Bobby arrives in Hollywood during the 1930s hoping to work in the film industry. There, he falls in love with his uncle’s secretary, and finds himself swept up in the vibrant café society that defined the spirit of the age. Woody Allen’s latest comedy of manners is a glowing nostalgia trip to golden days long gone. ‘Romantic, bittersweet and funny as hell, Café Society turns Hollywood inside out, rooting through the superficial tinsel to find the real tinsel.
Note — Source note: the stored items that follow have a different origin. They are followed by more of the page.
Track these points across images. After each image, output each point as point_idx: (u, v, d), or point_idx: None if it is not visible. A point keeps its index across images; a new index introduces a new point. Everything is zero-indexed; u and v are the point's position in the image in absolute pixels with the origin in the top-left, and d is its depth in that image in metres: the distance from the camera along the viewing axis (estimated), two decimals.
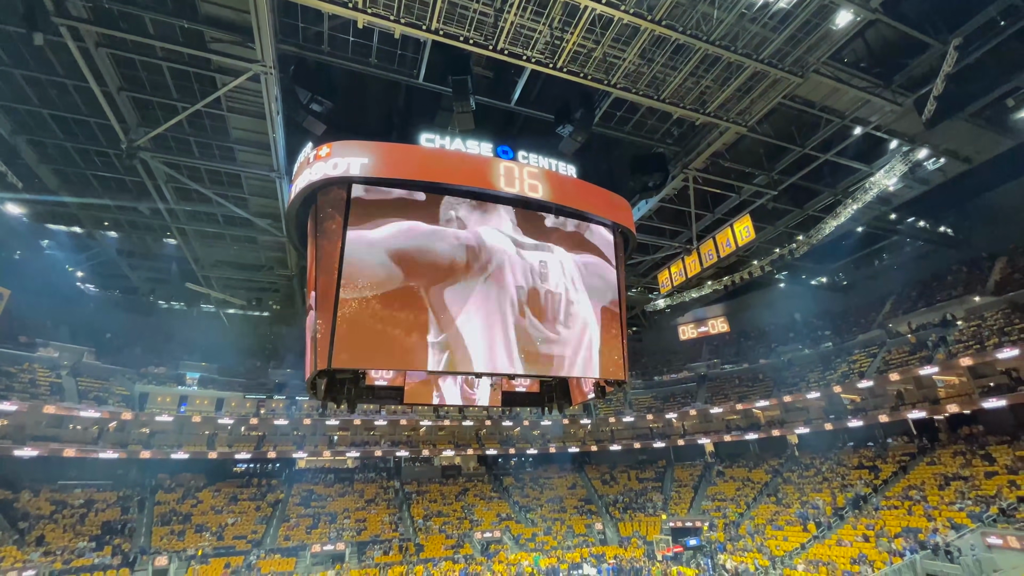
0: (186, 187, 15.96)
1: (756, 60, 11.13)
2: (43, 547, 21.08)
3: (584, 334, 10.23)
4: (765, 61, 11.25)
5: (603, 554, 26.36)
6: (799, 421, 28.82)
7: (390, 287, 8.09)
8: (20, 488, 23.73)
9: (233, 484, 30.31)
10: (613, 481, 35.98)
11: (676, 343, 41.21)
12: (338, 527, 27.53)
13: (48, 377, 25.69)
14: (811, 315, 34.82)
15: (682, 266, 19.40)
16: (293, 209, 9.26)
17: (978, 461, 21.19)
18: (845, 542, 20.23)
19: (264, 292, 27.25)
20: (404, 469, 35.16)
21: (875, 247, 29.44)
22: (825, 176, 18.41)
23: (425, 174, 8.77)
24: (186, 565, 22.75)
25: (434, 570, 23.79)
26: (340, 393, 9.57)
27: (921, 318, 26.79)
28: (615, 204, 11.14)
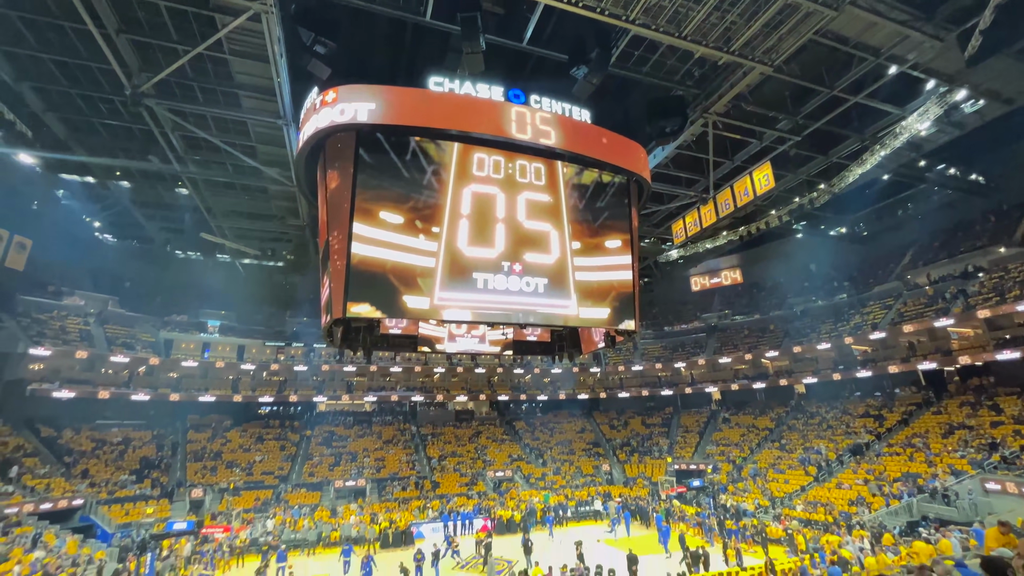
0: (193, 135, 15.77)
1: None
2: (88, 479, 22.75)
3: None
4: None
5: (608, 493, 27.73)
6: (807, 371, 29.08)
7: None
8: (62, 427, 25.32)
9: (258, 425, 31.98)
10: (621, 426, 37.20)
11: (688, 294, 41.11)
12: (358, 465, 29.15)
13: (77, 324, 26.72)
14: (828, 266, 34.23)
15: (697, 216, 18.99)
16: (301, 157, 9.12)
17: (985, 411, 21.37)
18: (845, 485, 20.94)
19: (277, 242, 27.49)
20: (419, 413, 36.65)
21: (900, 196, 28.33)
22: (853, 120, 17.49)
23: (434, 120, 8.50)
24: (219, 497, 24.50)
25: (449, 504, 25.29)
26: (356, 341, 9.82)
27: (942, 269, 26.22)
28: (630, 151, 10.76)
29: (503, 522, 23.17)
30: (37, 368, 24.42)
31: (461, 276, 8.41)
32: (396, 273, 7.90)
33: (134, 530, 20.37)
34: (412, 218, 8.29)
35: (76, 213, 24.77)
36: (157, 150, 16.92)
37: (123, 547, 18.58)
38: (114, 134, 17.37)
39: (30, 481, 20.31)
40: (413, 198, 8.41)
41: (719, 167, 18.96)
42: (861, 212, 29.34)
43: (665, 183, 20.06)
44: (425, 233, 8.29)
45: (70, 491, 21.06)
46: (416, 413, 36.53)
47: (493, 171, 9.09)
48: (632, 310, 10.12)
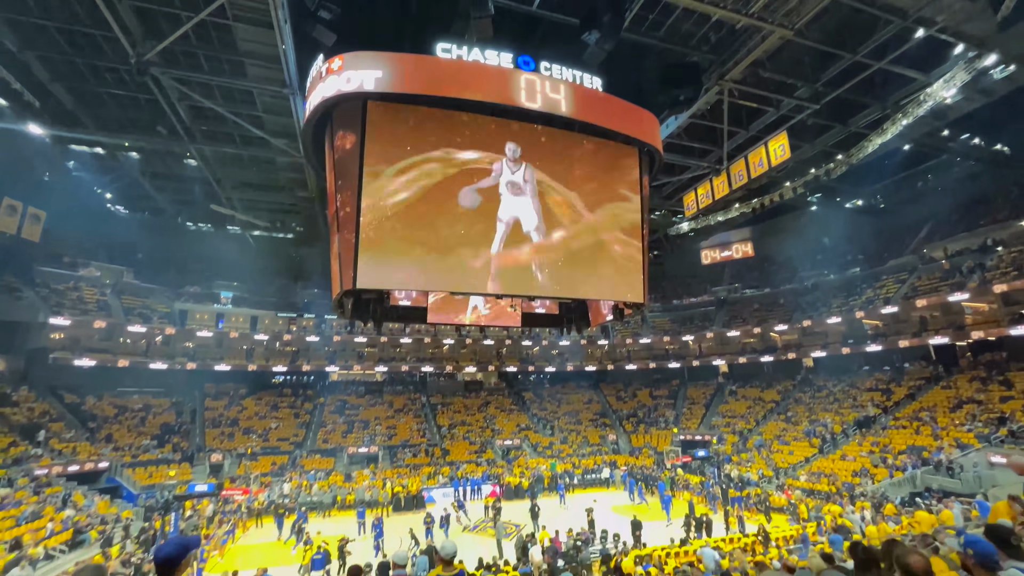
0: (199, 105, 15.65)
1: None
2: (112, 443, 23.66)
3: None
4: None
5: (615, 462, 28.31)
6: (816, 345, 29.00)
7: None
8: (85, 394, 26.20)
9: (272, 394, 32.84)
10: (628, 398, 37.66)
11: (698, 267, 40.76)
12: (370, 433, 29.96)
13: (94, 295, 27.27)
14: (842, 240, 33.60)
15: (710, 187, 18.65)
16: (308, 127, 9.03)
17: (995, 386, 21.27)
18: (849, 457, 21.17)
19: (287, 214, 27.53)
20: (429, 383, 37.33)
21: (920, 167, 27.42)
22: (875, 87, 16.82)
23: (442, 88, 8.33)
24: (238, 462, 25.41)
25: (459, 471, 26.02)
26: (366, 312, 9.94)
27: (960, 243, 25.65)
28: (642, 121, 10.51)
29: (511, 488, 23.85)
30: (58, 337, 25.11)
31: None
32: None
33: (158, 491, 21.30)
34: (422, 190, 8.24)
35: (87, 184, 24.88)
36: (164, 121, 16.85)
37: (148, 507, 19.50)
38: (121, 104, 17.27)
39: (57, 445, 21.19)
40: (422, 169, 8.34)
41: (733, 137, 18.48)
42: (879, 184, 28.56)
43: (677, 154, 19.62)
44: (430, 214, 8.26)
45: (95, 454, 21.97)
46: (426, 383, 37.21)
47: (501, 139, 8.95)
48: (641, 283, 10.09)
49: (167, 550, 2.56)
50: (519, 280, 8.91)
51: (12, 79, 14.14)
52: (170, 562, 2.52)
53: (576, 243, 9.42)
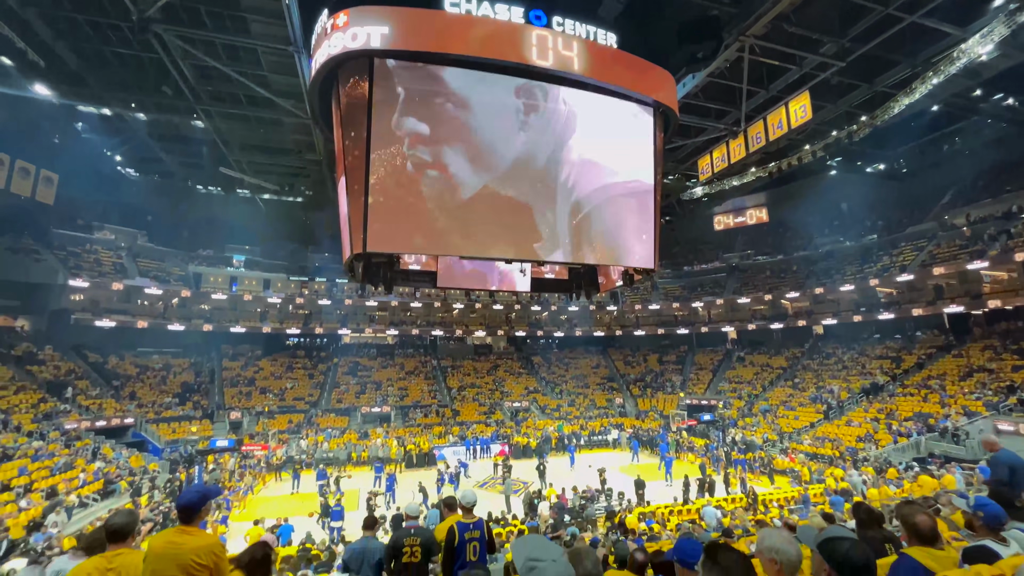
0: (204, 64, 15.36)
1: None
2: (135, 401, 24.61)
3: None
4: None
5: (621, 424, 28.92)
6: (827, 313, 28.80)
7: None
8: (107, 354, 27.06)
9: (287, 355, 33.65)
10: (635, 363, 38.04)
11: (710, 233, 40.14)
12: (383, 393, 30.76)
13: (110, 258, 27.73)
14: (861, 206, 32.70)
15: (726, 151, 18.11)
16: (315, 86, 8.83)
17: (1008, 355, 21.08)
18: (854, 423, 21.38)
19: (296, 177, 27.42)
20: (439, 346, 37.94)
21: (947, 130, 26.19)
22: (906, 43, 15.92)
23: (451, 45, 8.05)
24: (256, 419, 26.37)
25: (469, 431, 26.80)
26: (376, 276, 9.99)
27: (983, 210, 24.87)
28: (659, 80, 10.10)
29: (519, 448, 24.58)
30: (78, 299, 25.75)
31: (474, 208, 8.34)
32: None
33: (181, 446, 22.29)
34: (432, 149, 8.11)
35: (97, 147, 24.86)
36: (169, 81, 16.61)
37: (173, 460, 20.47)
38: (125, 64, 17.02)
39: (84, 401, 22.09)
40: (431, 127, 8.18)
41: (752, 97, 17.78)
42: (903, 148, 27.49)
43: (693, 115, 18.98)
44: (440, 176, 8.14)
45: (121, 411, 22.90)
46: (436, 346, 37.82)
47: (512, 97, 8.71)
48: (652, 249, 9.99)
49: (189, 496, 2.76)
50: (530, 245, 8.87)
51: (16, 37, 13.93)
52: (192, 507, 2.72)
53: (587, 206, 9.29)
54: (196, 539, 2.63)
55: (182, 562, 2.51)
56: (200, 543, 2.61)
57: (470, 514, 4.34)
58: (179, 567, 2.50)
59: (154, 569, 2.50)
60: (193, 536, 2.64)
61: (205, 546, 2.61)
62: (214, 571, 2.60)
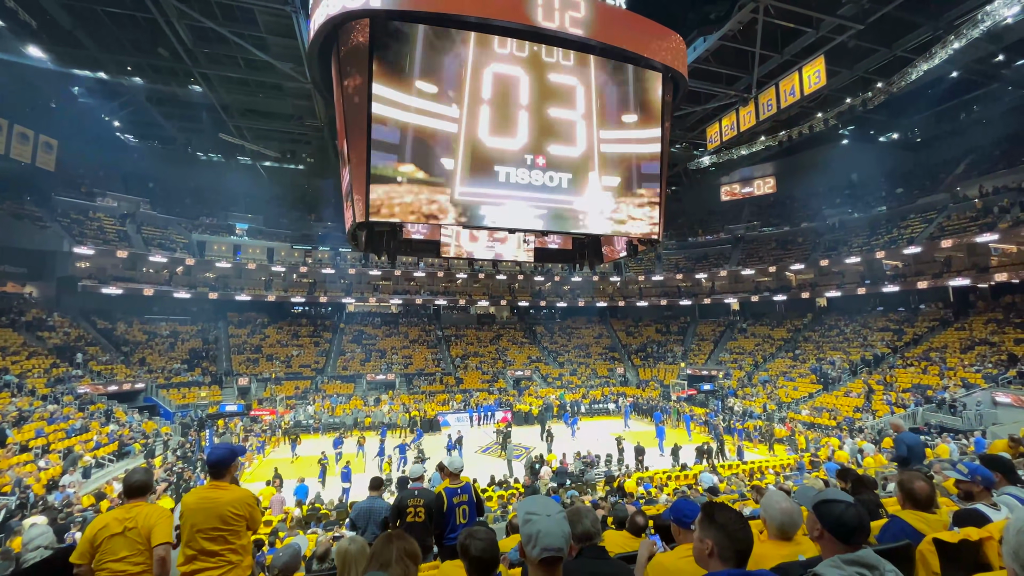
0: (200, 24, 14.92)
1: None
2: (145, 366, 25.09)
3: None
4: None
5: (623, 393, 29.36)
6: (832, 285, 28.68)
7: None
8: (115, 320, 27.43)
9: (292, 323, 34.01)
10: (637, 333, 38.29)
11: (716, 203, 39.65)
12: (387, 361, 31.22)
13: (113, 225, 27.72)
14: (871, 176, 32.10)
15: (735, 118, 17.66)
16: (314, 49, 8.56)
17: (1011, 329, 21.06)
18: (853, 394, 21.62)
19: (297, 144, 27.03)
20: (443, 316, 38.21)
21: (966, 97, 25.31)
22: (928, 4, 15.26)
23: (454, 5, 7.77)
24: (263, 385, 26.89)
25: (472, 399, 27.30)
26: (380, 245, 9.96)
27: (997, 180, 24.32)
28: (668, 43, 9.73)
29: (521, 415, 25.09)
30: (84, 266, 25.90)
31: (483, 170, 8.24)
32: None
33: (192, 410, 22.85)
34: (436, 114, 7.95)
35: (95, 112, 24.50)
36: (165, 42, 16.18)
37: (184, 424, 21.03)
38: (120, 23, 16.54)
39: (95, 367, 22.54)
40: (435, 92, 7.99)
41: (765, 62, 17.20)
42: (918, 116, 26.69)
43: (703, 80, 18.43)
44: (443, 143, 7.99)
45: (131, 376, 23.39)
46: (440, 315, 38.10)
47: (516, 65, 8.46)
48: (658, 220, 9.89)
49: (219, 453, 2.91)
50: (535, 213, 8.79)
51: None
52: (222, 463, 2.89)
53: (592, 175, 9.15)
54: (230, 493, 2.81)
55: (220, 513, 2.69)
56: (234, 496, 2.80)
57: (457, 479, 4.53)
58: (218, 518, 2.69)
59: (193, 523, 2.67)
60: (227, 490, 2.82)
61: (239, 498, 2.80)
62: (249, 520, 2.81)
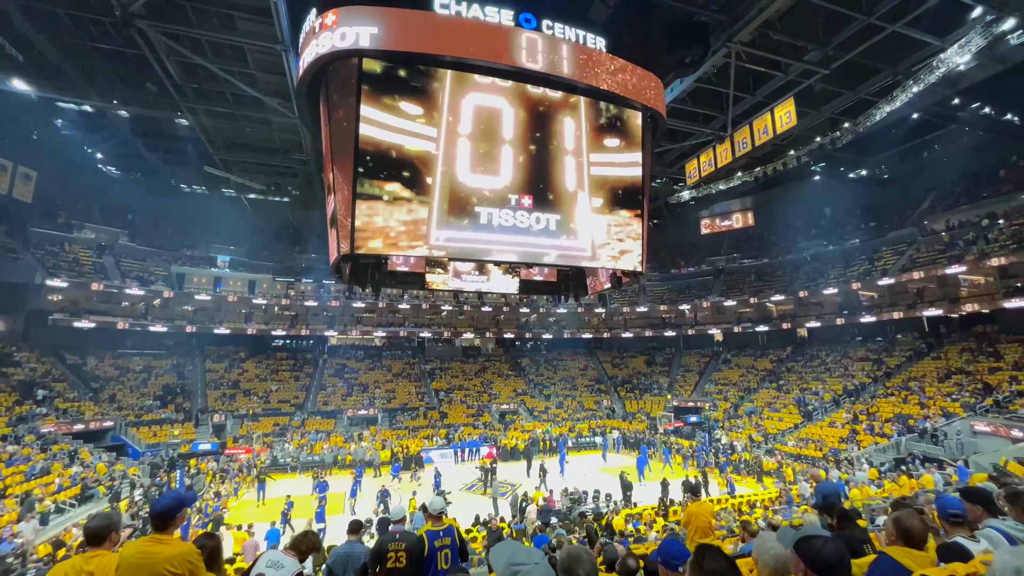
0: (189, 61, 15.11)
1: None
2: (115, 403, 24.07)
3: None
4: None
5: (607, 427, 29.02)
6: (811, 315, 29.26)
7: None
8: (86, 355, 26.45)
9: (272, 357, 33.20)
10: (623, 365, 38.23)
11: (697, 236, 40.58)
12: (370, 396, 30.50)
13: (89, 257, 27.13)
14: (844, 211, 33.37)
15: (712, 155, 18.31)
16: (303, 86, 8.75)
17: (984, 358, 21.62)
18: (837, 424, 21.71)
19: (283, 177, 27.05)
20: (428, 348, 37.74)
21: (927, 137, 26.91)
22: (888, 52, 16.27)
23: (440, 46, 8.04)
24: (240, 422, 25.96)
25: (457, 433, 26.67)
26: (364, 277, 9.91)
27: (961, 215, 25.49)
28: (647, 84, 10.20)
29: (507, 450, 24.52)
30: (56, 299, 25.14)
31: (462, 213, 8.32)
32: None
33: (163, 449, 21.84)
34: (422, 149, 8.09)
35: (77, 144, 24.33)
36: (153, 77, 16.31)
37: (153, 464, 20.03)
38: (107, 59, 16.66)
39: (62, 404, 21.54)
40: (420, 128, 8.16)
41: (739, 103, 18.00)
42: (884, 154, 28.14)
43: (681, 119, 19.18)
44: (428, 169, 8.12)
45: (100, 413, 22.38)
46: (424, 348, 37.62)
47: (502, 110, 8.73)
48: (640, 252, 10.06)
49: (163, 503, 2.72)
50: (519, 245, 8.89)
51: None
52: (166, 514, 2.68)
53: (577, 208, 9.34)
54: (170, 548, 2.58)
55: (157, 571, 2.46)
56: (174, 551, 2.56)
57: (439, 521, 4.33)
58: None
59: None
60: (167, 545, 2.59)
61: (179, 554, 2.56)
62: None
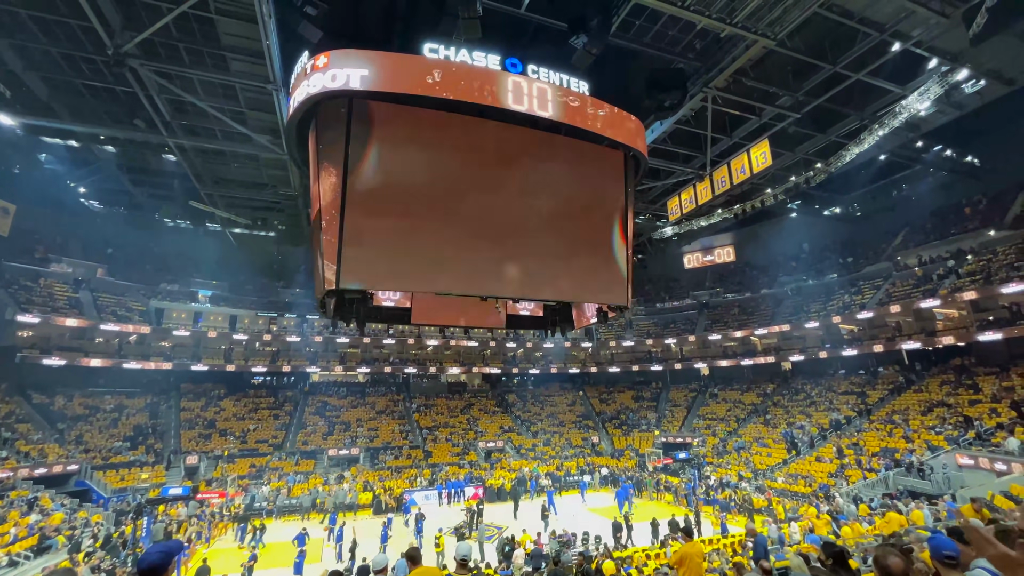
0: (180, 99, 15.29)
1: None
2: (82, 445, 22.91)
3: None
4: None
5: (592, 464, 28.43)
6: (795, 349, 29.59)
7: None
8: (54, 394, 25.34)
9: (252, 395, 32.20)
10: (610, 400, 37.89)
11: (681, 271, 41.30)
12: (352, 434, 29.57)
13: (65, 292, 26.43)
14: (820, 246, 34.46)
15: (693, 193, 18.90)
16: (292, 124, 8.88)
17: (964, 390, 21.95)
18: (825, 459, 21.61)
19: (269, 212, 27.01)
20: (412, 384, 37.03)
21: (895, 177, 28.28)
22: (854, 98, 17.29)
23: (428, 88, 8.29)
24: (214, 464, 24.84)
25: (441, 473, 25.83)
26: (349, 312, 9.80)
27: (932, 251, 26.47)
28: (629, 125, 10.59)
29: (493, 490, 23.76)
30: (26, 335, 24.24)
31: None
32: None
33: (130, 495, 20.68)
34: (409, 187, 8.19)
35: (60, 178, 24.13)
36: (143, 114, 16.42)
37: (119, 511, 18.90)
38: (97, 95, 16.78)
39: (24, 447, 20.44)
40: (408, 167, 8.28)
41: (717, 143, 18.76)
42: (856, 192, 29.36)
43: (662, 159, 19.88)
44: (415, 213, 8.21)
45: (64, 456, 21.24)
46: (409, 384, 36.90)
47: (485, 144, 8.95)
48: (625, 287, 10.17)
49: (152, 559, 2.50)
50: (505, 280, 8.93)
51: None
52: (157, 569, 2.46)
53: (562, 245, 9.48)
54: None
55: None
56: None
57: (464, 569, 4.00)
58: None
59: None
60: None
61: None
62: None
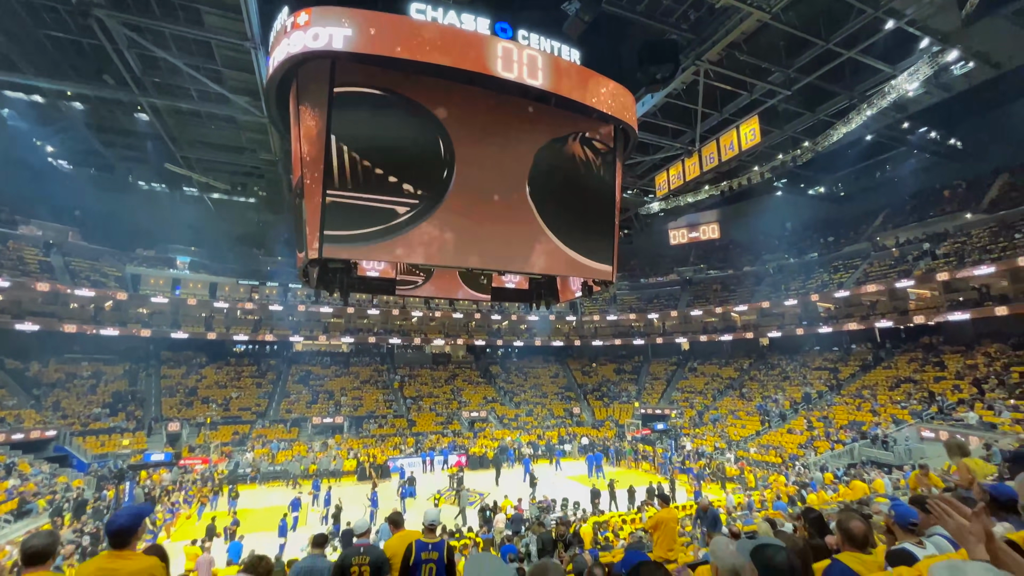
0: (152, 54, 14.53)
1: None
2: (60, 411, 22.65)
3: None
4: None
5: (575, 434, 29.18)
6: (773, 325, 30.32)
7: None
8: (29, 360, 24.82)
9: (234, 363, 31.99)
10: (593, 372, 38.60)
11: (666, 247, 41.55)
12: (335, 403, 29.73)
13: (35, 255, 25.56)
14: (803, 225, 34.91)
15: (681, 169, 18.85)
16: (272, 86, 8.51)
17: (931, 368, 22.87)
18: (796, 431, 22.50)
19: (248, 177, 26.25)
20: (397, 355, 37.14)
21: (880, 158, 28.60)
22: (844, 76, 17.22)
23: (415, 51, 7.98)
24: (197, 431, 24.84)
25: (426, 442, 26.27)
26: (332, 282, 9.68)
27: (910, 232, 27.04)
28: (620, 97, 10.40)
29: (476, 458, 24.31)
30: None
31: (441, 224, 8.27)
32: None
33: (111, 460, 20.64)
34: (394, 155, 7.99)
35: (25, 136, 22.96)
36: (112, 69, 15.60)
37: (100, 476, 18.90)
38: (62, 49, 15.83)
39: None
40: (393, 134, 8.07)
41: (707, 119, 18.63)
42: (841, 172, 29.62)
43: (651, 133, 19.69)
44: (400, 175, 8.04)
45: (41, 422, 21.00)
46: (393, 355, 37.01)
47: (472, 112, 8.74)
48: (611, 259, 10.21)
49: (121, 520, 2.55)
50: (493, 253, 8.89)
51: None
52: (125, 531, 2.51)
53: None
54: (133, 562, 2.45)
55: None
56: (138, 566, 2.44)
57: (432, 534, 4.23)
58: None
59: None
60: (129, 560, 2.46)
61: (142, 569, 2.44)
62: None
You go away gobsmacked, beaming and happy to be both’ (New York Observer). ‘Café Society isn’t peak Allen, in the manner of such recent high points as “Midnight in Paris” (2011) and “Blue Jasmine” (2013), but the film — which could be helpfully subtitled Manhattan v Hollywood — feels lively, lived-in and fallibly human’ (Rolling Stone). ‘The whole film feels charmingly insubstantial, just as it’s meant to, with beautiful settings, amusing people and, for philosophical context, a classic Woody Allen one-liner: “Socrates said the unexamined life is not worth living, but the examined life is no bargain.”’ (Wall Street Journal). ‘Its arresting visual design aside, Cafe Society is upper-middle-late-period Allen, a modestly diverting ditty that will never go down as one of his greats. (But, as most can agree, Allen at his most middling is still better than many hacks at their best.)’ (Washington Post).